Indeed US government support to the ethanol industry totalled $7.7bn in 2009, according to the International Energy Agency.
But using tax credits to facilitate an export boom does not make sense to Rob Vierhout of ePure, a European ethanol trade association, who tells today’s FT: “The blender’s credit was not set up with the intention to facilitate exports” and warned of legal action to halt US shipments subsidised by the credit.
The threat of European legal action is not the only threat to the tax credit behind the exports. It is due to expire at the end of the year and could be challenged from other quarters, although continuing the credits will be seen as vital by politicians from the corn belt.
Moreover US suppliers argue that the market is saturated at home and so they have to export: “The domestic market here in the US is essentially saturated. We are looking for a home for the surplus,” argues Geoff Cooper at the Renewable Fuels Association, a US trade group.
But the EU is also caught between a rock and a hard place. It if does not import US ethanol, it will have to grow it itself and this could have devastating consequences.

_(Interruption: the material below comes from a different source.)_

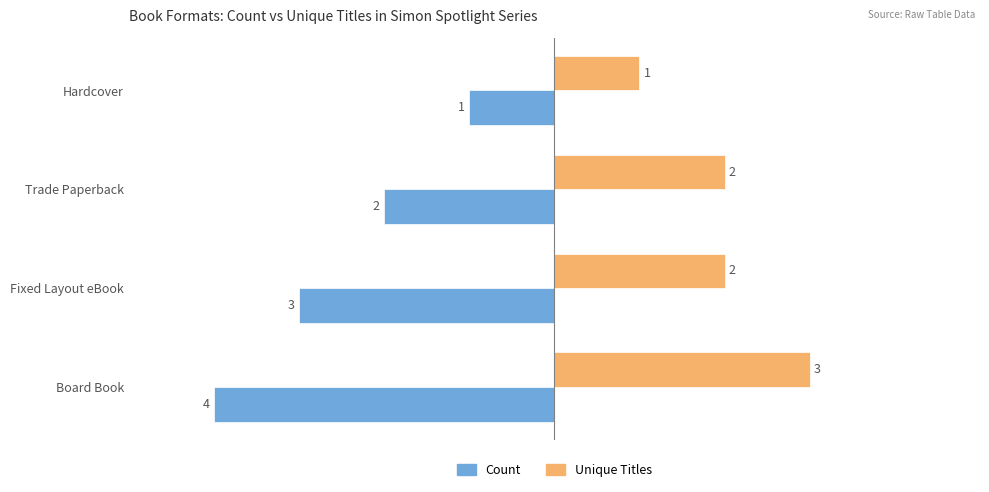

Rank the series at Board Book from lowest to highest value.

Count, Unique Titles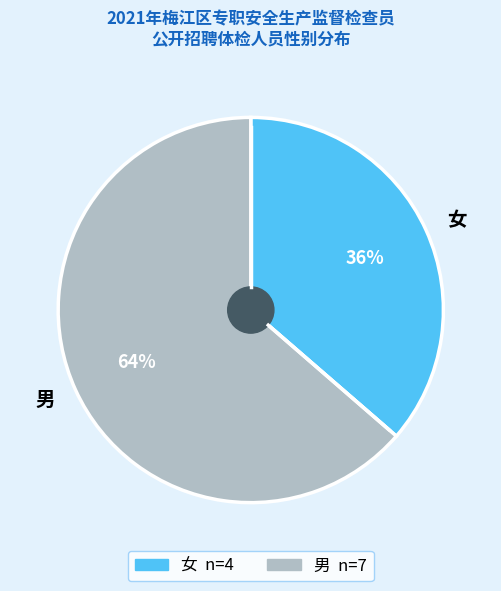

What percentage is the 女 slice, to the nearest percent?

36%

A recent report by the independent Institute for European Environmental Policy (IEEP) found that plans to make European motorists use more biofuels could take an area the size of Ireland out of food production by 2020 and accelerate climate change.
The report bases its predictions on plans that countries have submitted to the EU detailing how they intend to meet their legal requirement to include 10% of renewable energy in all transport fuels by 2020.
IEEP calculations suggest that the indirect effect of the switch will be to take between 4.1m and 6.9m hectares out of food production. In addition, say the authors, opening up land to compensate for the food taken out of production will lead to between 27m and 56m tonnes of additional CO2 emissions, the equivalent of putting nearly 26m more cars on the road.
David Baldock, Executive Director IEEP, commented that: ‘Promoting the use of biofuels with no consideration of indirect land use change (ILUC) has the potential actually to increase the EU’s greenhouse gas emissions. It is vital that this situation is rectified”.
So a policy that is meant to reduce CO2 actually increases CO2.
As I said, sometime you just cannot make sense of the madness.